Rows excerpted from a collection
....................

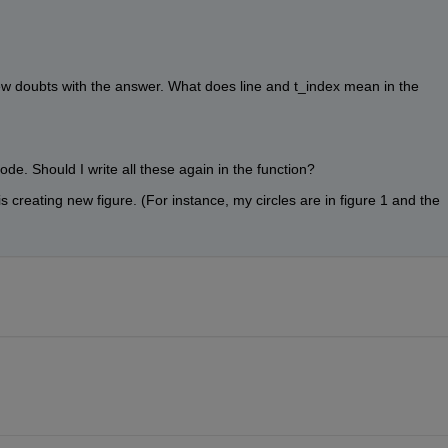
ew doubts with the answer. What does line and t_index mean in the 
de. Should I write all these again in the function? 
s creating new figure. (For instance, my circles are in figure 1 and the 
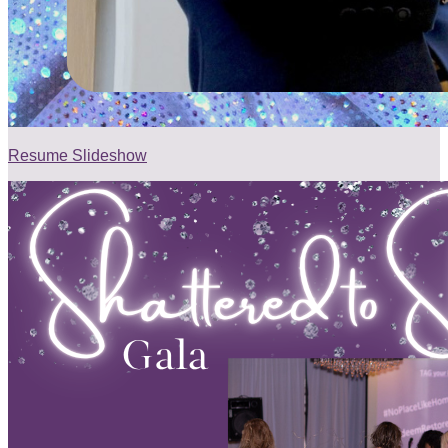
Resume Slideshow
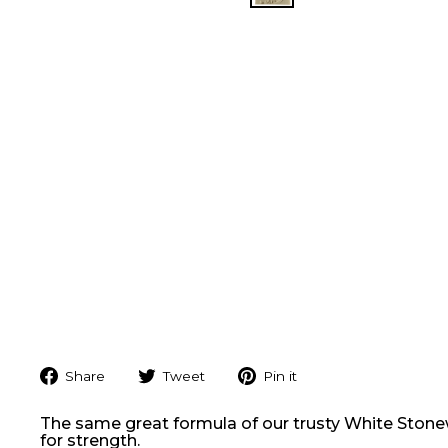
Share
Tweet
Pin
Share
Tweet
Pin it
on
on
on
Facebook
Twitter
Pinterest
The same great formula of our trusty White Stonewar
for strength.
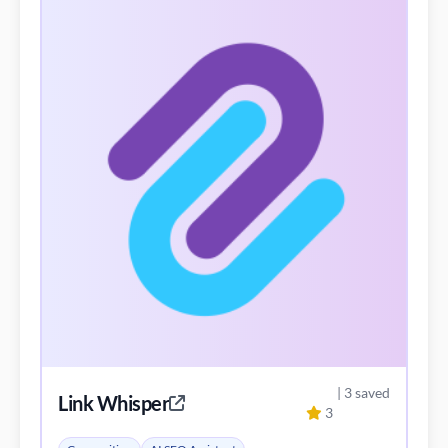
| 3 saved
Link Whisper
3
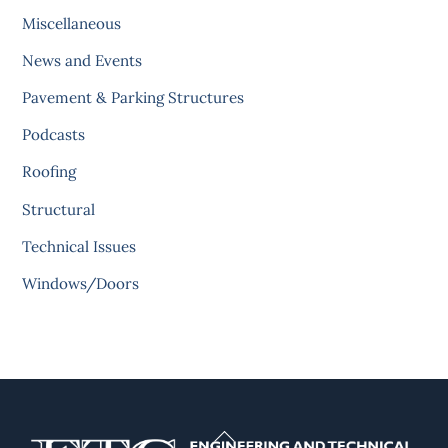
Miscellaneous
News and Events
Pavement & Parking Structures
Podcasts
Roofing
Structural
Technical Issues
Windows/Doors
Back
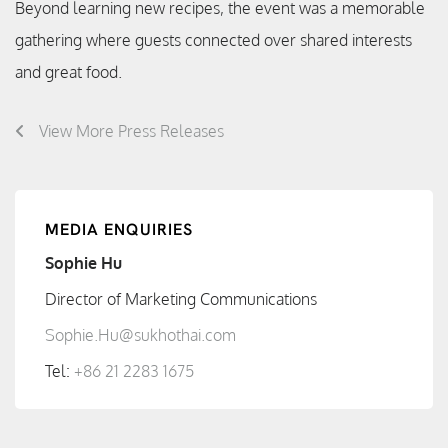
Beyond learning new recipes, the event was a memorable
gathering where guests connected over shared interests
and great food.
View More Press Releases
MEDIA ENQUIRIES
Sophie Hu
Director of Marketing Communications
Sophie.Hu@sukhothai.com
Tel:
+86 21 2283 1675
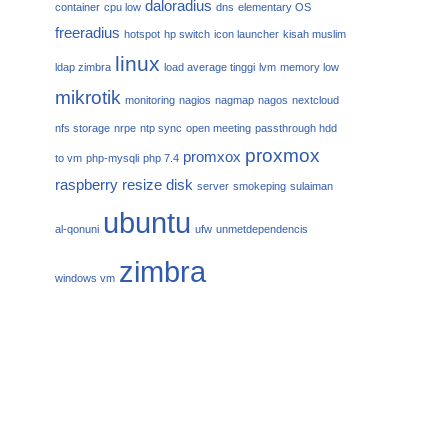
daloradius
container
cpu low
dns
elementary OS
freeradius
hotspot
hp switch
icon launcher
kisah muslim
linux
ldap zimbra
load average tinggi
lvm
memory low
mikrotik
monitoring
nagios
nagmap
nagos
nextcloud
nfs storage
nrpe
ntp sync
open meeting
passthrough hdd
proxmox
promxox
to vm
php-mysqli
php 7.4
raspberry
resize disk
server
smokeping
sulaiman
ubuntu
al-qonuni
ufw
unmetdependencis
zimbra
windows vm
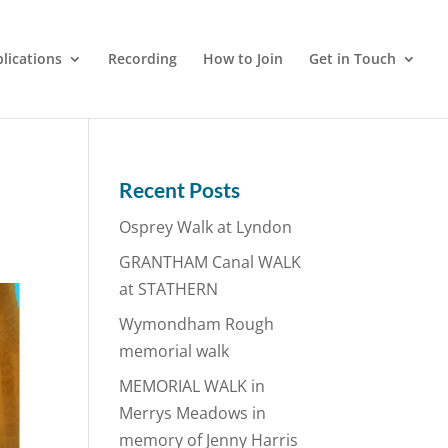
lications
Recording
How to Join
Get in Touch
Recent Posts
Osprey Walk at Lyndon
GRANTHAM Canal WALK
at STATHERN
Wymondham Rough
memorial walk
MEMORIAL WALK in
Merrys Meadows in
memory of Jenny Harris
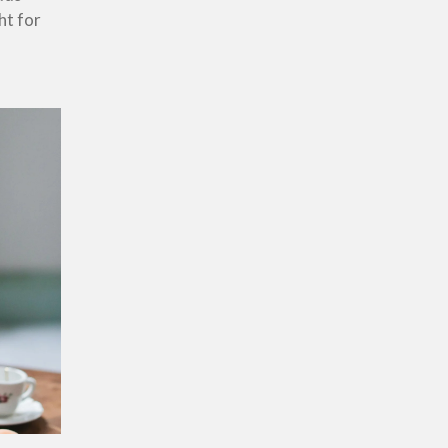
ht for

....................

What is expected
Rewrite the rows from the line containing "Beyond learning new" through the end, inclusive, with "Recent Posts" replaced by "Latest Posts" and nothing else changed. Omit the pictures.

Exercise response
Beyond learning new recipes, the event was a memorable
gathering where guests connected over shared interests
and great food.
View More Press Releases
MEDIA ENQUIRIES
Sophie Hu
Director of Marketing Communications
Sophie.Hu@sukhothai.com
Tel:
+86 21 2283 1675
daloradius
container
cpu low
dns
elementary OS
freeradius
hotspot
hp switch
icon launcher
kisah muslim
linux
ldap zimbra
load average tinggi
lvm
memory low
mikrotik
monitoring
nagios
nagmap
nagos
nextcloud
nfs storage
nrpe
ntp sync
open meeting
passthrough hdd
proxmox
promxox
to vm
php-mysqli
php 7.4
raspberry
resize disk
server
smokeping
sulaiman
ubuntu
al-qonuni
ufw
unmetdependencis
zimbra
windows vm
lications
Recording
How to Join
Get in Touch
Latest Posts
Osprey Walk at Lyndon
GRANTHAM Canal WALK
at STATHERN
Wymondham Rough
memorial walk
MEMORIAL WALK in
Merrys Meadows in
memory of Jenny Harris
ht for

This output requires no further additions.